All I’m trying to say is, I would love more horror movies with new villains, like an internet demon that gets you if your on Facebook too long. Something ridiculous but also scary……cause, if by chance some day I’m actually killed by whitetrash in a suit and a white mask, I don’t want my last thought to be “Fuck, that movie was actually real”. Just Saying.


    As I’m walking to the theater at San Diego State University, I noticed that most of the 17 and 18 year old freshman girls are dressed like they’re heading to an adult film audition.  Don’t get me wrong, I think its great cause I need a mental picture for later.  It makes me think, I should have went to school in California….but to my point, I notice that most college kids are some of the toughest crowds I’ve ever performed for, especially freshman.  Most of the students are very book smart, but have no life experience and have a hard time understanding sarcasm.

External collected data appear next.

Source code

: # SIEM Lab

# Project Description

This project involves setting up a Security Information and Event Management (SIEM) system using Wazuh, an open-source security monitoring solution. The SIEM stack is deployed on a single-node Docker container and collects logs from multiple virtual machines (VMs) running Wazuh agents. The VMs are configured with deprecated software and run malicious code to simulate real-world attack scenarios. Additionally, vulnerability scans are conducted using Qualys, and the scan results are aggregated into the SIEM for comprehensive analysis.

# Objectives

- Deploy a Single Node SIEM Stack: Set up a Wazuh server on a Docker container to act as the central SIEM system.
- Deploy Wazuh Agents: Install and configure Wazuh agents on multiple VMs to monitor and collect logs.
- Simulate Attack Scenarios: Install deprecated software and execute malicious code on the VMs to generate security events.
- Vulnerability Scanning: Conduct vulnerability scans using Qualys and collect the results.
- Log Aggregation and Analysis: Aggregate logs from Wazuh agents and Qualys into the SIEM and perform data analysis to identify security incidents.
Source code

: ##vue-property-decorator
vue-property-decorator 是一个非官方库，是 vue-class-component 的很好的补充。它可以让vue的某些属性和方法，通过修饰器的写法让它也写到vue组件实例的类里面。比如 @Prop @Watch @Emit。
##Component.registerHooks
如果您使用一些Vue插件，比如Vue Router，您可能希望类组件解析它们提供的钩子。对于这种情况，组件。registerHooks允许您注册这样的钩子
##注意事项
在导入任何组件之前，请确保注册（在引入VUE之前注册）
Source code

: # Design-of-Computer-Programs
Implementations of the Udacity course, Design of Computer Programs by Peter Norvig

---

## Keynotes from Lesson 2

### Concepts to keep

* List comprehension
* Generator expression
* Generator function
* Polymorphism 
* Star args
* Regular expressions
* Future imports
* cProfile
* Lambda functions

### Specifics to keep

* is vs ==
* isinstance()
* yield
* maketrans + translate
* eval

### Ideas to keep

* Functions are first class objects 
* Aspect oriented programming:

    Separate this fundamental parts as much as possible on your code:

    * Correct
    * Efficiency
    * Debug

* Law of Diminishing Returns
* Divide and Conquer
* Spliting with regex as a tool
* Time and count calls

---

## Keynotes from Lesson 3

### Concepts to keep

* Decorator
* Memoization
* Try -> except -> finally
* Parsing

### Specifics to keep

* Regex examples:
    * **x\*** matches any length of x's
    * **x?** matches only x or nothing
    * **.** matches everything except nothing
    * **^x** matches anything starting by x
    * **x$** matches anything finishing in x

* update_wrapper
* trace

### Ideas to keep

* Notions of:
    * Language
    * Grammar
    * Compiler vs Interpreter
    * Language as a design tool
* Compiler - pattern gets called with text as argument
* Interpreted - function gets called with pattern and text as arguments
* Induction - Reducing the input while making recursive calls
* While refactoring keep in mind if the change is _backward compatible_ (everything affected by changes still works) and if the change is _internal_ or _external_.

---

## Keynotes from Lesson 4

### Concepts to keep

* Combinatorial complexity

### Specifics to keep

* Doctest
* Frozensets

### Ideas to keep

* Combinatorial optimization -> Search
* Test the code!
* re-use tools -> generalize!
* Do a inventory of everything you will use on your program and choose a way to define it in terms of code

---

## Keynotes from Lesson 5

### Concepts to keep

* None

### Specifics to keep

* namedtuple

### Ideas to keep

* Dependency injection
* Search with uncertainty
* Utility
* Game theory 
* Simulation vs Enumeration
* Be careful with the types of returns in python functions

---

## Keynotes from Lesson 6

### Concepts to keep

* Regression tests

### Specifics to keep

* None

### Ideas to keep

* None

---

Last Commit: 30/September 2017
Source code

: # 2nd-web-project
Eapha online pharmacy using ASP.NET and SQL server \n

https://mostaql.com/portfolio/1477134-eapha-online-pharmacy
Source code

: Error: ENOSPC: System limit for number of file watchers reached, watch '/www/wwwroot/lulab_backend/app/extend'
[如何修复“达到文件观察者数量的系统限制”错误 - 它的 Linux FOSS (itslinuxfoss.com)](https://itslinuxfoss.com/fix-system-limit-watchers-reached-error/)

    College students love the clever jokes, but anything to do with life experience and sarcasm, most of them just stare at me like my pants were just pulled down and instead of having a penis, theres a just a little robot doing the robot jig where my crotch is.  Its not their faults cause they haven’t lived life, but whats really annoying is when I say something un-PC and they react like I just killed a puppy on stage.  The problem with being young and somewhat intelligent, you become idealistic…..and that sometimes kills humor.  I wonder if I was like that when I was 18…

    I remember my first year in college, when I showed up to campus, I didn’t drink, I was a virgin, and thought abortion was the worst thing in the world.  As for the drinking, that bubble was burst the first night.  I went to the Cross Country house and there was a party going on….and little did I know it was for the freshman.  So my first real taste of shitty beer came in the form of a beer bong.  There is nothing more powerful than peer pressure, it’s basically the social date rape drug.  As they pulled out the giant funnel the size of my head and a tube so big, it’d make Johnny Holmes blush….I thought to myself, are they building a Rube Goldberg contraption?  Nope, they were gonna pour a pitcher of beer down my throat….they were successful…and it came back up a minute later.  I wish I could say I lost my virginity that night, but sadly no.

    The reason I stayed a virgin so long was for 2 reasons:
1. I truly thought I was going to find someone special.
2. I don’t think it was really up to me…

That was truly naïve of me cause I wasn’t religious and sex only gets better the more you do it.  Its like food to me, there are so many different delicious kinds, you should try them all.  I would eventually have sex…my Sophmore year, but that’s another story.  The nice thing about not having sex is that theres no fears of STD or babies.

    Lets just say hypothetically I happened to have gotten someone pregnant my freshman year, I would have most likely kept it.  In my mind I thought idealistically that abortion was completely wrong…but more in reality, I have never experienced life.  At that point I’ve never had a job, rent, or problems with real life.  So maybe if I saw my act that age, I might not have found myself funny…..I doubt it, I was smarter than that…ok maybe not that smart.

    In a final word, if your young and naïve, try not to take yourself so seriously….and get drunk first when you come to one of my shows.